How to complete this task: Because the images are not wanted, restate every line below word for word without them.

Information provided:
==*==

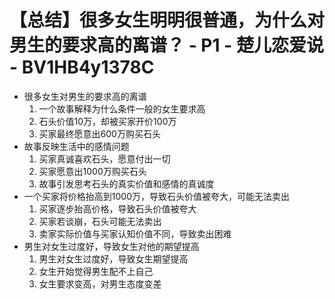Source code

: # 【总结】很多女生明明很普通，为什么对男生的要求高的离谱？ - P1 - 楚儿恋爱说 - BV1HB4y1378C

-   很多女生对男生的要求高的离谱
    1.  一个故事解释为什么条件一般的女生要求高
    2.  石头价值10万，却被买家开价100万
    3.  买家最终愿意出600万购买石头
-   故事反映生活中的感情问题
    1.  买家真诚喜欢石头，愿意付出一切
    2.  买家愿意出1000万购买石头
    3.  故事引发思考石头的真实价值和感情的真诚度
-   一个买家将价格抬高到1000万，导致石头价值被夸大，可能无法卖出
    1.  买家逐步抬高价格，导致石头价值被夸大
    2.  买家若谈崩，石头可能无法卖出
    3.  卖家实际价值与买家认知价值不同，导致卖出困难
-   男生对女生过度好，导致女生对他的期望提高
    1.  男生对女生过度好，导致女生期望提高
    2.  女生开始觉得男生配不上自己
    3.  女生要求变高，对男生态度变差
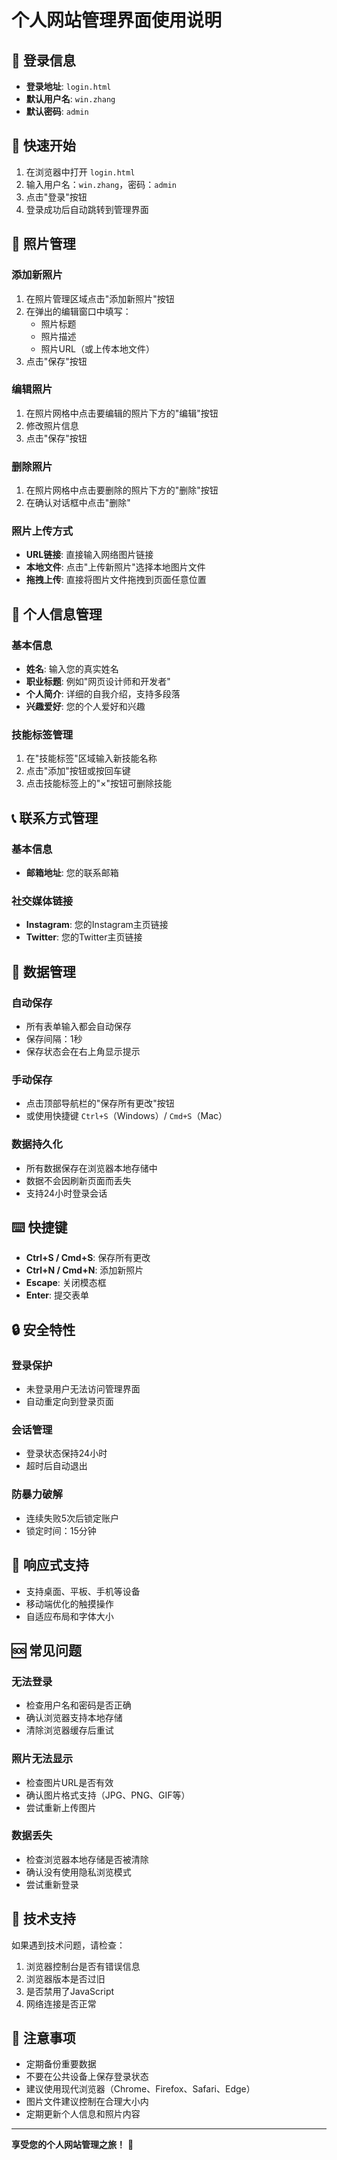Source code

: # 个人网站管理界面使用说明

## 🔐 登录信息

- **登录地址**: `login.html`
- **默认用户名**: `win.zhang`
- **默认密码**: `admin`

## 🚀 快速开始

1. 在浏览器中打开 `login.html`
2. 输入用户名：`win.zhang`，密码：`admin`
3. 点击"登录"按钮
4. 登录成功后自动跳转到管理界面

## 📸 照片管理

### 添加新照片
1. 在照片管理区域点击"添加新照片"按钮
2. 在弹出的编辑窗口中填写：
   - 照片标题
   - 照片描述
   - 照片URL（或上传本地文件）
3. 点击"保存"按钮

### 编辑照片
1. 在照片网格中点击要编辑的照片下方的"编辑"按钮
2. 修改照片信息
3. 点击"保存"按钮

### 删除照片
1. 在照片网格中点击要删除的照片下方的"删除"按钮
2. 在确认对话框中点击"删除"

### 照片上传方式
- **URL链接**: 直接输入网络图片链接
- **本地文件**: 点击"上传新照片"选择本地图片文件
- **拖拽上传**: 直接将图片文件拖拽到页面任意位置

## 👤 个人信息管理

### 基本信息
- **姓名**: 输入您的真实姓名
- **职业标题**: 例如"网页设计师和开发者"
- **个人简介**: 详细的自我介绍，支持多段落
- **兴趣爱好**: 您的个人爱好和兴趣

### 技能标签管理
1. 在"技能标签"区域输入新技能名称
2. 点击"添加"按钮或按回车键
3. 点击技能标签上的"×"按钮可删除技能

## 📞 联系方式管理

### 基本信息
- **邮箱地址**: 您的联系邮箱

### 社交媒体链接
- **Instagram**: 您的Instagram主页链接
- **Twitter**: 您的Twitter主页链接

## 💾 数据管理

### 自动保存
- 所有表单输入都会自动保存
- 保存间隔：1秒
- 保存状态会在右上角显示提示

### 手动保存
- 点击顶部导航栏的"保存所有更改"按钮
- 或使用快捷键 `Ctrl+S`（Windows）/ `Cmd+S`（Mac）

### 数据持久化
- 所有数据保存在浏览器本地存储中
- 数据不会因刷新页面而丢失
- 支持24小时登录会话

## ⌨️ 快捷键

- **Ctrl+S / Cmd+S**: 保存所有更改
- **Ctrl+N / Cmd+N**: 添加新照片
- **Escape**: 关闭模态框
- **Enter**: 提交表单

## 🔒 安全特性

### 登录保护
- 未登录用户无法访问管理界面
- 自动重定向到登录页面

### 会话管理
- 登录状态保持24小时
- 超时后自动退出

### 防暴力破解
- 连续失败5次后锁定账户
- 锁定时间：15分钟

## 📱 响应式支持

- 支持桌面、平板、手机等设备
- 移动端优化的触摸操作
- 自适应布局和字体大小

## 🆘 常见问题

### 无法登录
- 检查用户名和密码是否正确
- 确认浏览器支持本地存储
- 清除浏览器缓存后重试

### 照片无法显示
- 检查图片URL是否有效
- 确认图片格式支持（JPG、PNG、GIF等）
- 尝试重新上传图片

### 数据丢失
- 检查浏览器本地存储是否被清除
- 确认没有使用隐私浏览模式
- 尝试重新登录

## 🔧 技术支持

如果遇到技术问题，请检查：
1. 浏览器控制台是否有错误信息
2. 浏览器版本是否过旧
3. 是否禁用了JavaScript
4. 网络连接是否正常

## 📝 注意事项

- 定期备份重要数据
- 不要在公共设备上保存登录状态
- 建议使用现代浏览器（Chrome、Firefox、Safari、Edge）
- 图片文件建议控制在合理大小内
- 定期更新个人信息和照片内容

---

**享受您的个人网站管理之旅！** 🎉

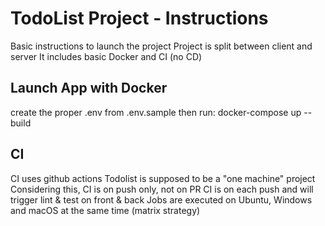 # TodoList Project - Instructions

Basic instructions to launch the project
Project is split between client and server
It includes basic Docker and CI (no CD)

## Launch App with Docker
create the proper .env from .env.sample
then run:
docker-compose up --build

## CI
CI uses github actions
Todolist is supposed to be a "one machine" project
Considering this, CI is on push only, not on PR
CI is on each push and will trigger lint & test on front & back
Jobs are executed on Ubuntu, Windows and macOS at the same time (matrix strategy)
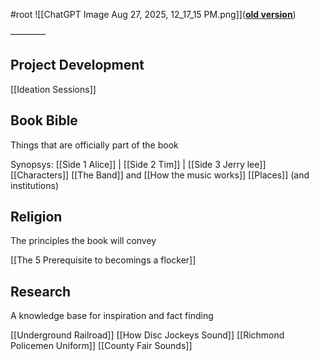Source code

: #root
![[ChatGPT Image Aug 27, 2025, 12_17_15 PM.png]](**[old version](https://docs.google.com/document/d/1iwVtBTD-E5vu2gH1bZg4UDK4Tl84ruzERf3vYHZ-_es/)**)

————
## Project Development

[[Ideation Sessions]] 

## Book Bible
Things that are officially part of the book

Synopsys: [[Side 1 Alice]] | [[Side 2 Tim]] | [[Side 3 Jerry lee]]
[[Characters]]
[[The Band]] and [[How the music works]]
[[Places]] (and institutions)

## Religion
The principles the book will convey

[[The 5 Prerequisite to becomings a flocker]]

## Research
A knowledge base for inspiration and fact finding

[[Underground Railroad]]
[[How Disc Jockeys Sound]]
[[Richmond Policemen Uniform]]
[[County Fair Sounds]]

==*==

Task output:
Source code

: # 【总结】很多女生明明很普通，为什么对男生的要求高的离谱？ - P1 - 楚儿恋爱说 - BV1HB4y1378C

-   很多女生对男生的要求高的离谱
    1.  一个故事解释为什么条件一般的女生要求高
    2.  石头价值10万，却被买家开价100万
    3.  买家最终愿意出600万购买石头
-   故事反映生活中的感情问题
    1.  买家真诚喜欢石头，愿意付出一切
    2.  买家愿意出1000万购买石头
    3.  故事引发思考石头的真实价值和感情的真诚度
-   一个买家将价格抬高到1000万，导致石头价值被夸大，可能无法卖出
    1.  买家逐步抬高价格，导致石头价值被夸大
    2.  买家若谈崩，石头可能无法卖出
    3.  卖家实际价值与买家认知价值不同，导致卖出困难
-   男生对女生过度好，导致女生对他的期望提高
    1.  男生对女生过度好，导致女生期望提高
    2.  女生开始觉得男生配不上自己
    3.  女生要求变高，对男生态度变差
Source code

: # 个人网站管理界面使用说明

## 🔐 登录信息

- **登录地址**: `login.html`
- **默认用户名**: `win.zhang`
- **默认密码**: `admin`

## 🚀 快速开始

1. 在浏览器中打开 `login.html`
2. 输入用户名：`win.zhang`，密码：`admin`
3. 点击"登录"按钮
4. 登录成功后自动跳转到管理界面

## 📸 照片管理

### 添加新照片
1. 在照片管理区域点击"添加新照片"按钮
2. 在弹出的编辑窗口中填写：
   - 照片标题
   - 照片描述
   - 照片URL（或上传本地文件）
3. 点击"保存"按钮

### 编辑照片
1. 在照片网格中点击要编辑的照片下方的"编辑"按钮
2. 修改照片信息
3. 点击"保存"按钮

### 删除照片
1. 在照片网格中点击要删除的照片下方的"删除"按钮
2. 在确认对话框中点击"删除"

### 照片上传方式
- **URL链接**: 直接输入网络图片链接
- **本地文件**: 点击"上传新照片"选择本地图片文件
- **拖拽上传**: 直接将图片文件拖拽到页面任意位置

## 👤 个人信息管理

### 基本信息
- **姓名**: 输入您的真实姓名
- **职业标题**: 例如"网页设计师和开发者"
- **个人简介**: 详细的自我介绍，支持多段落
- **兴趣爱好**: 您的个人爱好和兴趣

### 技能标签管理
1. 在"技能标签"区域输入新技能名称
2. 点击"添加"按钮或按回车键
3. 点击技能标签上的"×"按钮可删除技能

## 📞 联系方式管理

### 基本信息
- **邮箱地址**: 您的联系邮箱

### 社交媒体链接
- **Instagram**: 您的Instagram主页链接
- **Twitter**: 您的Twitter主页链接

## 💾 数据管理

### 自动保存
- 所有表单输入都会自动保存
- 保存间隔：1秒
- 保存状态会在右上角显示提示

### 手动保存
- 点击顶部导航栏的"保存所有更改"按钮
- 或使用快捷键 `Ctrl+S`（Windows）/ `Cmd+S`（Mac）

### 数据持久化
- 所有数据保存在浏览器本地存储中
- 数据不会因刷新页面而丢失
- 支持24小时登录会话

## ⌨️ 快捷键

- **Ctrl+S / Cmd+S**: 保存所有更改
- **Ctrl+N / Cmd+N**: 添加新照片
- **Escape**: 关闭模态框
- **Enter**: 提交表单

## 🔒 安全特性

### 登录保护
- 未登录用户无法访问管理界面
- 自动重定向到登录页面

### 会话管理
- 登录状态保持24小时
- 超时后自动退出

### 防暴力破解
- 连续失败5次后锁定账户
- 锁定时间：15分钟

## 📱 响应式支持

- 支持桌面、平板、手机等设备
- 移动端优化的触摸操作
- 自适应布局和字体大小

## 🆘 常见问题

### 无法登录
- 检查用户名和密码是否正确
- 确认浏览器支持本地存储
- 清除浏览器缓存后重试

### 照片无法显示
- 检查图片URL是否有效
- 确认图片格式支持（JPG、PNG、GIF等）
- 尝试重新上传图片

### 数据丢失
- 检查浏览器本地存储是否被清除
- 确认没有使用隐私浏览模式
- 尝试重新登录

## 🔧 技术支持

如果遇到技术问题，请检查：
1. 浏览器控制台是否有错误信息
2. 浏览器版本是否过旧
3. 是否禁用了JavaScript
4. 网络连接是否正常

## 📝 注意事项

- 定期备份重要数据
- 不要在公共设备上保存登录状态
- 建议使用现代浏览器（Chrome、Firefox、Safari、Edge）
- 图片文件建议控制在合理大小内
- 定期更新个人信息和照片内容

---

**享受您的个人网站管理之旅！** 🎉

 # TodoList Project - Instructions

Basic instructions to launch the project
Project is split between client and server
It includes basic Docker and CI (no CD)

## Launch App with Docker
create the proper .env from .env.sample
then run:
docker-compose up --build

## CI
CI uses github actions
Todolist is supposed to be a "one machine" project
Considering this, CI is on push only, not on PR
CI is on each push and will trigger lint & test on front & back
Jobs are executed on Ubuntu, Windows and macOS at the same time (matrix strategy)
Source code

: #root
![[ChatGPT Image Aug 27, 2025, 12_17_15 PM.png]](**[old version](https://docs.google.com/document/d/1iwVtBTD-E5vu2gH1bZg4UDK4Tl84ruzERf3vYHZ-_es/)**)

————
## Project Development

[[Ideation Sessions]] 

## Book Bible
Things that are officially part of the book

Synopsys: [[Side 1 Alice]] | [[Side 2 Tim]] | [[Side 3 Jerry lee]]
[[Characters]]
[[The Band]] and [[How the music works]]
[[Places]] (and institutions)

## Religion
The principles the book will convey

[[The 5 Prerequisite to becomings a flocker]]

## Research
A knowledge base for inspiration and fact finding

[[Underground Railroad]]
[[How Disc Jockeys Sound]]
[[Richmond Policemen Uniform]]
[[County Fair Sounds]]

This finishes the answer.